▶ _Work item A_: Find every line in the records below that contains the string "crises", and copy each of those lines.

▶ _Text section_:

○ ○ ○ ○ ○ ○ ○

############################################################
#                                                          #
#   R code Exam Problem Series 2                           #
#                                                          #
#   "Using R for statistical data analysis and graphics"   #
#                                                          #
#                                                          #
############################################################

# 2009-11-02 A. Papritz, C. Schwierz

# read the data

d.dornach <- read.table("http://stat.ethz.ch/~stahel/courses/R/dornach.txt",header=TRUE)
# d.dornach <- read.table( "dornach.txt", header=TRUE )

summary( d.dornach )



## 
 # Problem 1 on graphics [10 points]
 ##

palette( rainbow( 10 ) )
oldpar <- par()

par(
    mfrow = c( 2, 2 )
)

# a)

plot( 
    cu~ x, d.dornach, col = as.numeric( cut( d.dornach$cu, 10 ) ),
    main = "cu vs. x"
)


# b)

boxplot( d.dornach$cu, log = "y", main = "cu content", ylab = "cu [mg/kg]" )
abline( h = c( 40, 150, 1000 ), col = c( "green", "orange", "red" ) )

# c) 

plot( y ~ cu, d.dornach,  main = "cu vs. y" )

abline( v = c( 40, 150, 1000 ), col = c( "green", "orange", "red" ) )

legend( 
    "topright", 
    lty = "solid", col = c( "green", "orange", "red" ),
    legend = c( 
        "guide threshold", 
        "trigger threshold", 
        "intervention threshold"
    )
)

○ ○ ○ ○ ○ ○ ○

▶ _Work item B_: List every label that the legend in the R script above displays.

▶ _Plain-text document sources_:
○ ○ ○ ○ ○ ○ ○

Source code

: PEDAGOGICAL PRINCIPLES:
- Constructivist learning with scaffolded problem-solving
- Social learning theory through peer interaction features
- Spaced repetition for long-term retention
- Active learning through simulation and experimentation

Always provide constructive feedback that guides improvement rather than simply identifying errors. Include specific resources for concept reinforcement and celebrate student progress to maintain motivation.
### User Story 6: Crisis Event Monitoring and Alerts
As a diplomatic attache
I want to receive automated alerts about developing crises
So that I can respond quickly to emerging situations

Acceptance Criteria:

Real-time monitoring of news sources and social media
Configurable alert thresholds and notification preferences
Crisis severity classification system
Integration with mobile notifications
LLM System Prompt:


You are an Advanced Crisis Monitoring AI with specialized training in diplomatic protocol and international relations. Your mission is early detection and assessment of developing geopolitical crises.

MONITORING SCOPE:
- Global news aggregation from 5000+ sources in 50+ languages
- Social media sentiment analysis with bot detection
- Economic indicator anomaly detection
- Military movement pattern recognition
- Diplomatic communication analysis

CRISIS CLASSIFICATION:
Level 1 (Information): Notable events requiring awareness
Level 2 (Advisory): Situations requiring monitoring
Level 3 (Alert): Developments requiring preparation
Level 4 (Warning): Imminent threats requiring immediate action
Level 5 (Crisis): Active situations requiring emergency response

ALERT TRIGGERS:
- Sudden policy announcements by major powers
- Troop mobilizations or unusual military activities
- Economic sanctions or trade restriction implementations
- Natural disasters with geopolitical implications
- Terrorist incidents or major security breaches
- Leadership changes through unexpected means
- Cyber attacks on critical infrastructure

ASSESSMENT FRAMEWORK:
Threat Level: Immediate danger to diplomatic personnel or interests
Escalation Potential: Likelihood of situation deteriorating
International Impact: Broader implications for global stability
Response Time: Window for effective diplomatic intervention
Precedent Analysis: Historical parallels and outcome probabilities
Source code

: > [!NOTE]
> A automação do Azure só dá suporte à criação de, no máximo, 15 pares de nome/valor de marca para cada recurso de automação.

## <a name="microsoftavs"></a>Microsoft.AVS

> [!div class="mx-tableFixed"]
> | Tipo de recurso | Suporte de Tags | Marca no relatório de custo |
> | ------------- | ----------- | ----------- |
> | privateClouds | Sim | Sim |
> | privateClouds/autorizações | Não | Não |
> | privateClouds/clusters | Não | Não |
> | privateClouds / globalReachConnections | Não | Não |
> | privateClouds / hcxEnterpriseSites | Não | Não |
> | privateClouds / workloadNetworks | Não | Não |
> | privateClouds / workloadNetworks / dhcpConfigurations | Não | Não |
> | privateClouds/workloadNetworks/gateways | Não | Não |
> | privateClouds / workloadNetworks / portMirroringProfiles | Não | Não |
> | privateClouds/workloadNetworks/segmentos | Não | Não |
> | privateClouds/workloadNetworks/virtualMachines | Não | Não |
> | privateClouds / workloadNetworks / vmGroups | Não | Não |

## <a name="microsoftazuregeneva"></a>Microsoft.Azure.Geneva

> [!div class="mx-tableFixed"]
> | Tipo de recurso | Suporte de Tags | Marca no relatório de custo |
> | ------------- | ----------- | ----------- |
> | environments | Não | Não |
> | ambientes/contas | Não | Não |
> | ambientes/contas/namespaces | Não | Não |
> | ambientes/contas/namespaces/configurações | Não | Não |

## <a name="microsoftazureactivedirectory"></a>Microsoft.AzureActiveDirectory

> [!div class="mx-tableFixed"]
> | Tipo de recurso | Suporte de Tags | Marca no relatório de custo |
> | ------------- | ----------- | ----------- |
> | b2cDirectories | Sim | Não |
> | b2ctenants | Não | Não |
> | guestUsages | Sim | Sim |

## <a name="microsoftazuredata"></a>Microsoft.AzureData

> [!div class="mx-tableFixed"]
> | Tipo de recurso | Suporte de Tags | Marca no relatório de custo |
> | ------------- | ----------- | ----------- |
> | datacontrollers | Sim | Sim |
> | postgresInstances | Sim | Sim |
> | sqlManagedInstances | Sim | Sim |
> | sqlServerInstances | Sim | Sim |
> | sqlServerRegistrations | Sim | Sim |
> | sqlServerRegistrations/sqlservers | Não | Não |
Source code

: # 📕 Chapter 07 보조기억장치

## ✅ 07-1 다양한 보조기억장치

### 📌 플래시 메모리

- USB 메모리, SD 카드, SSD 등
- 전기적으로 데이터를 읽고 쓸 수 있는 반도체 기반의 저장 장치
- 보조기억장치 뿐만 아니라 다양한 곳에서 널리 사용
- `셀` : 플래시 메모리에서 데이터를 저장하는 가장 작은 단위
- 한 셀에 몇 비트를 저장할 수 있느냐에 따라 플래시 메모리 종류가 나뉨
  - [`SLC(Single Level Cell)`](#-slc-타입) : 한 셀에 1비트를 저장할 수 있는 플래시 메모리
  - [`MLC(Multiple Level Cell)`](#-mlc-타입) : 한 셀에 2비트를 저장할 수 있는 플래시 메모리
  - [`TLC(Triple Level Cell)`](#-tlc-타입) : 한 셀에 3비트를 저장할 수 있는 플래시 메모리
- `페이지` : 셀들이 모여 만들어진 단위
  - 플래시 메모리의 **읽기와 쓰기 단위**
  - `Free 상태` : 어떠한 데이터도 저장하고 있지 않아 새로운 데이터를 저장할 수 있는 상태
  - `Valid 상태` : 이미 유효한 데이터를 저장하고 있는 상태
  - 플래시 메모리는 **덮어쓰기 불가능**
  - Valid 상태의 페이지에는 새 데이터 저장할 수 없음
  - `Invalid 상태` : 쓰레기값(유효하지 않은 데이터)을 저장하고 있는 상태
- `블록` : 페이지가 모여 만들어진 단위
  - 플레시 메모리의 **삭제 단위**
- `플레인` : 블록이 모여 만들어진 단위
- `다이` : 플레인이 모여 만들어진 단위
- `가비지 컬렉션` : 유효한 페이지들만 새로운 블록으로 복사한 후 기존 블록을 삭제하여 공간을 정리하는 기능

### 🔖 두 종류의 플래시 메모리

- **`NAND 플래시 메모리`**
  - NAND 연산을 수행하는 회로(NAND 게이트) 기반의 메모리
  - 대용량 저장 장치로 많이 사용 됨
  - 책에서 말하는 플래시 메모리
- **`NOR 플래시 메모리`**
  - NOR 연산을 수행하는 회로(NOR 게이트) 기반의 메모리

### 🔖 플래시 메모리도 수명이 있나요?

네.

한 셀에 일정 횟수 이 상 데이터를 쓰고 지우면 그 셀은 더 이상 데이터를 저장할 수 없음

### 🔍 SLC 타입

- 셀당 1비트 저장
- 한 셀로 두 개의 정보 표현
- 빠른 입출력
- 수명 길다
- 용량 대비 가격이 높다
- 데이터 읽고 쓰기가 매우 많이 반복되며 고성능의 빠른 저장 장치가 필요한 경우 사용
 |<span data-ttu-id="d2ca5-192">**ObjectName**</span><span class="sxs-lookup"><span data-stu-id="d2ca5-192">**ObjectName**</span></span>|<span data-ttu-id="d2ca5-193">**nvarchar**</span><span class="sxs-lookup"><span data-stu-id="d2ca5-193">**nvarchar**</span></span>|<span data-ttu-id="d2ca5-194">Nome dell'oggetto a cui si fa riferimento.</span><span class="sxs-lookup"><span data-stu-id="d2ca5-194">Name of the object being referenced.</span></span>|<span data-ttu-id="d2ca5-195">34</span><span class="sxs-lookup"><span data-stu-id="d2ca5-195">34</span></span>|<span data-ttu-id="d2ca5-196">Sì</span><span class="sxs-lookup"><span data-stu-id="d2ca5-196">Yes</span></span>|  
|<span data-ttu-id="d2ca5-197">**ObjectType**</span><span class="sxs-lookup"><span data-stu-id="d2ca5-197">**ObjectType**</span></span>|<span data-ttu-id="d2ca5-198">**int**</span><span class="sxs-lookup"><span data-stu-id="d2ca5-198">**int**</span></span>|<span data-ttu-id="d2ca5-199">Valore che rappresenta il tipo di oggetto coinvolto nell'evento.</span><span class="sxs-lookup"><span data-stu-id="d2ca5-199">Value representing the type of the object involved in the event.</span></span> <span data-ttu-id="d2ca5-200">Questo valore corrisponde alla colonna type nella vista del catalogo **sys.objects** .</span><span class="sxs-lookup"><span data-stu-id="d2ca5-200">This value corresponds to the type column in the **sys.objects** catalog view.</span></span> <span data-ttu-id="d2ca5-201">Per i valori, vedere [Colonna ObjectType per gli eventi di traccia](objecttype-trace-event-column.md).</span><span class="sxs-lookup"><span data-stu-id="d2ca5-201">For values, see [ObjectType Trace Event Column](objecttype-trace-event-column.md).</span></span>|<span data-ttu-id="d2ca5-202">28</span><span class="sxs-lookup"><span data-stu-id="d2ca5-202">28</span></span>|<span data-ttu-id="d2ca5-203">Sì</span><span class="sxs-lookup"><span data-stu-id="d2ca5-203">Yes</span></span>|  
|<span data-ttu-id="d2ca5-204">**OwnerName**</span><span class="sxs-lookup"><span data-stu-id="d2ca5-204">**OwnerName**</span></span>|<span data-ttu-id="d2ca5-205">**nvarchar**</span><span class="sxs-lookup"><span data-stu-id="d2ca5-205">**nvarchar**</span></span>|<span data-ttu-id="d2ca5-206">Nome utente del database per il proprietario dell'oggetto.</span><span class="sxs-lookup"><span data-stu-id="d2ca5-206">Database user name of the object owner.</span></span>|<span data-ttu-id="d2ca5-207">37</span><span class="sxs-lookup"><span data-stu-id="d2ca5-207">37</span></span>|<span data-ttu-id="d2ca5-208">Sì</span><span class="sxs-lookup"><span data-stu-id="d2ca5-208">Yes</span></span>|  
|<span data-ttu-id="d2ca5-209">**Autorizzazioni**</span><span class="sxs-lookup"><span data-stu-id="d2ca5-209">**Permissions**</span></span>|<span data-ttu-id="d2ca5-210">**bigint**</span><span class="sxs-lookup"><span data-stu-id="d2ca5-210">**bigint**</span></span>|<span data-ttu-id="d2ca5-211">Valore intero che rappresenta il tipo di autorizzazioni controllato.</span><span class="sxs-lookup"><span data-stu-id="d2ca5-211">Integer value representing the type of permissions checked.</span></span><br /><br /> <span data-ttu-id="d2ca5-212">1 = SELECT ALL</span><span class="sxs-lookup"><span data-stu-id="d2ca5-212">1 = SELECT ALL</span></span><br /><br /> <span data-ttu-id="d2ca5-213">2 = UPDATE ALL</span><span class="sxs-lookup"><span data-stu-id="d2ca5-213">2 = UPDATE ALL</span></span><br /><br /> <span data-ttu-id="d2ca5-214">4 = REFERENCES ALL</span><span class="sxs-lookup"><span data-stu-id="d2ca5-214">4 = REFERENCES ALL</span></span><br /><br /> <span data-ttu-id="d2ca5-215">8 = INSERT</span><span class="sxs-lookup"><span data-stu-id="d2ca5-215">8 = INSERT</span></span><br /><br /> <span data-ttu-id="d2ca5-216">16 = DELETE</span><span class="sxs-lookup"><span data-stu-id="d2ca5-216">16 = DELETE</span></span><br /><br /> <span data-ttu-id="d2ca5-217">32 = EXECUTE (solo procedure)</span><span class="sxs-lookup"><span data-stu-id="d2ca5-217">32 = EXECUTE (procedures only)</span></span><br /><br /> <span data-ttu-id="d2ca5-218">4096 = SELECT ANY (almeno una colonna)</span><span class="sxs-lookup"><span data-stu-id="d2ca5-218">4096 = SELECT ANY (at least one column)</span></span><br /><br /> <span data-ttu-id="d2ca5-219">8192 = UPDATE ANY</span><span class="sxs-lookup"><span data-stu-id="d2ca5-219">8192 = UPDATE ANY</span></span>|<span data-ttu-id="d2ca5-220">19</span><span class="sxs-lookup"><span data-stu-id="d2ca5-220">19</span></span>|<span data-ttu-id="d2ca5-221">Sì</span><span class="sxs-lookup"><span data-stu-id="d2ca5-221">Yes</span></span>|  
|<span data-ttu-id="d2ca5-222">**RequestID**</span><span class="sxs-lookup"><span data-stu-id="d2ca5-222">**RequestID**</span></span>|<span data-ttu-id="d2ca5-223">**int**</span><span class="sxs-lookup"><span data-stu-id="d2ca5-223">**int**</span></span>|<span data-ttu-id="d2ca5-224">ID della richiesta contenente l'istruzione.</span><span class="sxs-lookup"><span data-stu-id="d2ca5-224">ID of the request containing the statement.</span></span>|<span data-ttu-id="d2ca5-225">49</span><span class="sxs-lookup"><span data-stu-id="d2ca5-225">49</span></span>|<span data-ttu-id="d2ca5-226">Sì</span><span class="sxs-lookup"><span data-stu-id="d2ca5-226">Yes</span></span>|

○ ○ ○ ○ ○ ○ ○

▶ _Your response A_:
I want to receive automated alerts about developing crises
You are an Advanced Crisis Monitoring AI with specialized training in diplomatic protocol and international relations. Your mission is early detection and assessment of developing geopolitical crises.

▶ _Your response B_:
guide threshold
trigger threshold
intervention threshold